Subgroup wth morphism into itself

1. Jul 4, 2009

mnb96

Hello,
given a (semi)group $$A$$ and a sub-(semi)group $$S\leq A$$, I want to define a morphism $$f:A\rightarrow A$$ such that $$f(s)\in S$$, for every $$s \in S$$.
Essentially it is an ordinary morphism, but for the elements in $$S$$ it has to behave as an endomorphism.
Is this a known concept? does it have already a name? or can it be expressed more compactly?

Last edited: Jul 4, 2009
2. Jul 5, 2009

guildmage

I've not heard of such a morphism. But note that I'm not a seasoned mathematician. I'm just curious about what you would like to show. Of course, the identity mapping restricted to S would be an example of the kind of mapping that you want to construct.

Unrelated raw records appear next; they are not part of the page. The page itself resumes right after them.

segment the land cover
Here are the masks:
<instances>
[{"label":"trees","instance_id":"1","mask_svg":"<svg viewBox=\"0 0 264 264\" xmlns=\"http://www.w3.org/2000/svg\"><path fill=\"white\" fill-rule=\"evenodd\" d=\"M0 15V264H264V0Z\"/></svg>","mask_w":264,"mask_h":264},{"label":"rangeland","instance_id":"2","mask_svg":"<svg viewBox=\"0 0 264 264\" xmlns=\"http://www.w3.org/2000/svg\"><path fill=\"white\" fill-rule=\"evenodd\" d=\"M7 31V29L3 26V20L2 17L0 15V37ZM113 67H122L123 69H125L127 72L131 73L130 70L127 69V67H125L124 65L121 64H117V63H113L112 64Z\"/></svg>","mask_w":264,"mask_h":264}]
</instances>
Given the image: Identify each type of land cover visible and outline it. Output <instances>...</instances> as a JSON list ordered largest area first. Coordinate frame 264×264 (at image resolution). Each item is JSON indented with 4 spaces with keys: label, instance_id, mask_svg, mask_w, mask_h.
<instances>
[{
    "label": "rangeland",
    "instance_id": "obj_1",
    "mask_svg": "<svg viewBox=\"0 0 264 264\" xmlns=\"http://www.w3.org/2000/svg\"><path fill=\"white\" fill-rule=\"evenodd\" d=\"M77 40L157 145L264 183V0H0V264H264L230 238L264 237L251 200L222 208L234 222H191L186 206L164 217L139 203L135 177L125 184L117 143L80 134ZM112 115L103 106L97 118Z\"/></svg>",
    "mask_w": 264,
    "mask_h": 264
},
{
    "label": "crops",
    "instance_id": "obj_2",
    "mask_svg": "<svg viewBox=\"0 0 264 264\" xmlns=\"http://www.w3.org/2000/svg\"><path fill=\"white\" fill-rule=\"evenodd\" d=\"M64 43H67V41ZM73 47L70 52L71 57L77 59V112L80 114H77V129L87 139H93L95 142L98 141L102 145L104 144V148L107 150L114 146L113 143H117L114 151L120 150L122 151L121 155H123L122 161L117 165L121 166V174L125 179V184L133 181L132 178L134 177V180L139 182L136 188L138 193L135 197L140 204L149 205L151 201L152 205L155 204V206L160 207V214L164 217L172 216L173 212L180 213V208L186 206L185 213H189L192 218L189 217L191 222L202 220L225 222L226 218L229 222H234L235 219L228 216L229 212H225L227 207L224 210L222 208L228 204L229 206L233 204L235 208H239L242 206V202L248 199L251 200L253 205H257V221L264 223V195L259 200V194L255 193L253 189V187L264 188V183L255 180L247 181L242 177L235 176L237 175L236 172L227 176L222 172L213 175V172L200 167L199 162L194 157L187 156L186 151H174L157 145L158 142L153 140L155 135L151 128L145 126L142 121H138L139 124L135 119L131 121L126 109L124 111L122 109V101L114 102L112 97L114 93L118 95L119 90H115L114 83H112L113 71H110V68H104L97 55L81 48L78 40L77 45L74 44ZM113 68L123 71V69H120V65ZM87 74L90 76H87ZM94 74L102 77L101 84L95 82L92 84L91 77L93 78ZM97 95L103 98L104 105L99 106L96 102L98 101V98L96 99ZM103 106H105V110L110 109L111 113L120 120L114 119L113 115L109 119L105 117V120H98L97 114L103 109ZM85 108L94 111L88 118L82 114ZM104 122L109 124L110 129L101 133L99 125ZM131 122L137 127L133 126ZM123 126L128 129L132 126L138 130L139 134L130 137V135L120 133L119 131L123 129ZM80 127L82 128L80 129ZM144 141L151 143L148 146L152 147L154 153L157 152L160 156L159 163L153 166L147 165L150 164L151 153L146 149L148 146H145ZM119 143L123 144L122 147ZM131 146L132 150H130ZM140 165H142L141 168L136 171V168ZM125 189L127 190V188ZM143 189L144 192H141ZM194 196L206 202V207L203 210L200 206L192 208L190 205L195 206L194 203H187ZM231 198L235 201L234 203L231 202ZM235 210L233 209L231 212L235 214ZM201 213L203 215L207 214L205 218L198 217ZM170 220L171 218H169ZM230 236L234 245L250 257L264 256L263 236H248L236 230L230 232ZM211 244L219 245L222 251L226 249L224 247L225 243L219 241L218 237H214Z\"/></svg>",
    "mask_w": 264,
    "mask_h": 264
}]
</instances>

Are you trying to make an analogue of ideals for rings?

3. Jul 6, 2009

mnb96

...it seems, the example you gave of a "homomorphism on S which behaves as an identity-mapping on an ideal K" has in fact a name: retract homomorphism

I want to define a homomorphism $$f:S\rightarrow S$$ on a semigroup $$(S,*)$$ such that for a given sub-semigroup K of S, one has $$x*f(x)=k$$ (for every $$x\in K$$) where k is a fixed element (not necessarily the identity). Note that if k was the identity f would be the inversion operator.